The Trade Chief provided a very comprehensive report with historical data explaining how the Philippines is able to achieve this growth despite challenges like inflation and other external forces which are obviously beyond our country’s control.
According to Secretary Lopez, since 1999, the Philippines Gross Domestic Product (GDP) sustains 79 consecutive quarters of positive growth, breaking the “boom-bust” cycle.
From 2010-2015, Philippines’ GDP growth averaged 6.2%, and then in first to third quarter of 2016, it hit at the highest of 6.6%. Last year, the government made a forecast of growth at 6.5% to 6.9% and 7% to 8% for 2019-2022.
Our country’s strong domestic demand in services and industry was reinforced by construction under the Build, Build, Build program. While the average manufacturing growth is 7.6% and food manufactures, communication equipment and chemicals are the leading sectors.
Interestingly, the job quality has improved in 2016-2018 with underemployment averaging 16.9%, down from 19.0% in 2010-2015. Underemployment rates of 16.1% in 2017 and 16.4% in 2018 were the two-lowest figures for the past 30 years or so.
The Trade Chief acknowledged the effect of the inflation rate in the country. But the government did everything to come up with anti-inflation measures which are Non-Monetary Measures to help ease inflation pressures.
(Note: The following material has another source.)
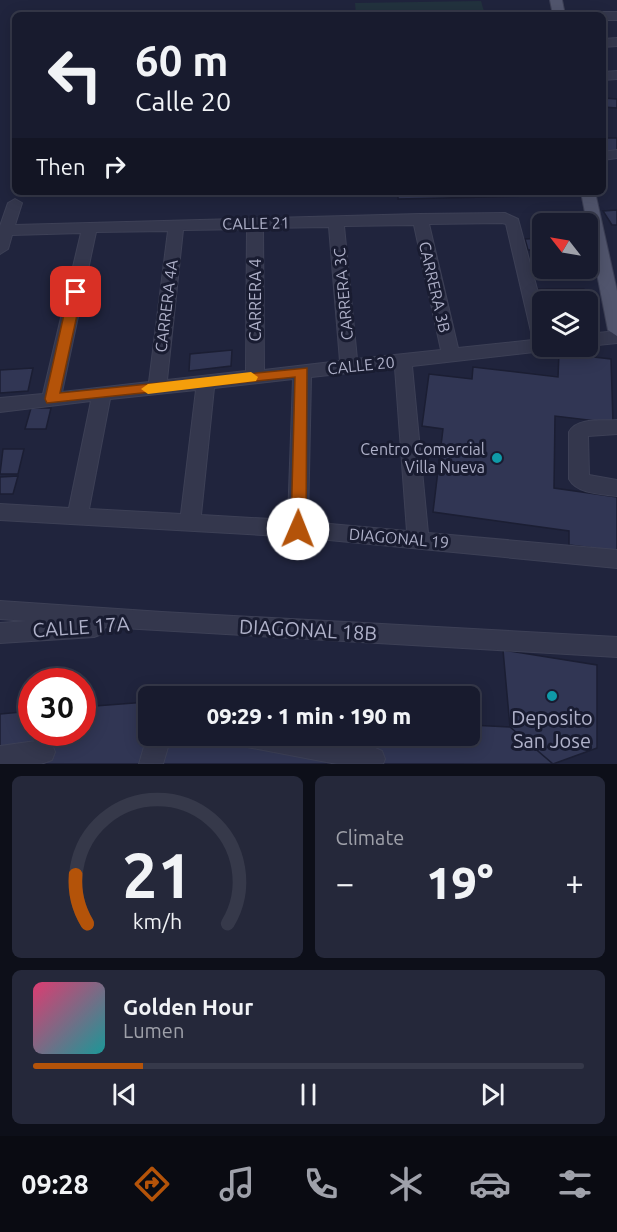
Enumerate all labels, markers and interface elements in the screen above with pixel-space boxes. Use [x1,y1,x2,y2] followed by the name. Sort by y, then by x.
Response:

Lopez also pointed out that the Philippines’ inflation is relatively low and manageable during this decade compared with previous decades and he presented the historical data to substantiate his claim wherein back in 1980-1989, the inflation rate record was 15.2%, while from 2010-2015 was 3.1% same with 2016-2018 which was also 3.1%.
While the Board of Investment (BOI) Philippines doubled average investments from 380B in the year 2010-2016 to 766B in 2017-2018’s 915B which is up by 48%. Then the investments outside Metro Manila accounted for 86%.
The Top Sectoral Performers based on investment are the Manufacturing, Transport and Storage, Water and Sewage, Retail and Accommodation.
On the issue about Hanjin, Lopez said that there was an ongoing negotiation with 2 Chinese companies who showed interest in looking at either joint venture and full take over. But for the displaced employees, the DTI is working on the re-employment of the 7,000 who were displaced last December and another 3,000 by the first quarter.
The Trade Secretary is confident that there are many job opportunities awaiting for the displaced workers even in the area of Central Luzon alone.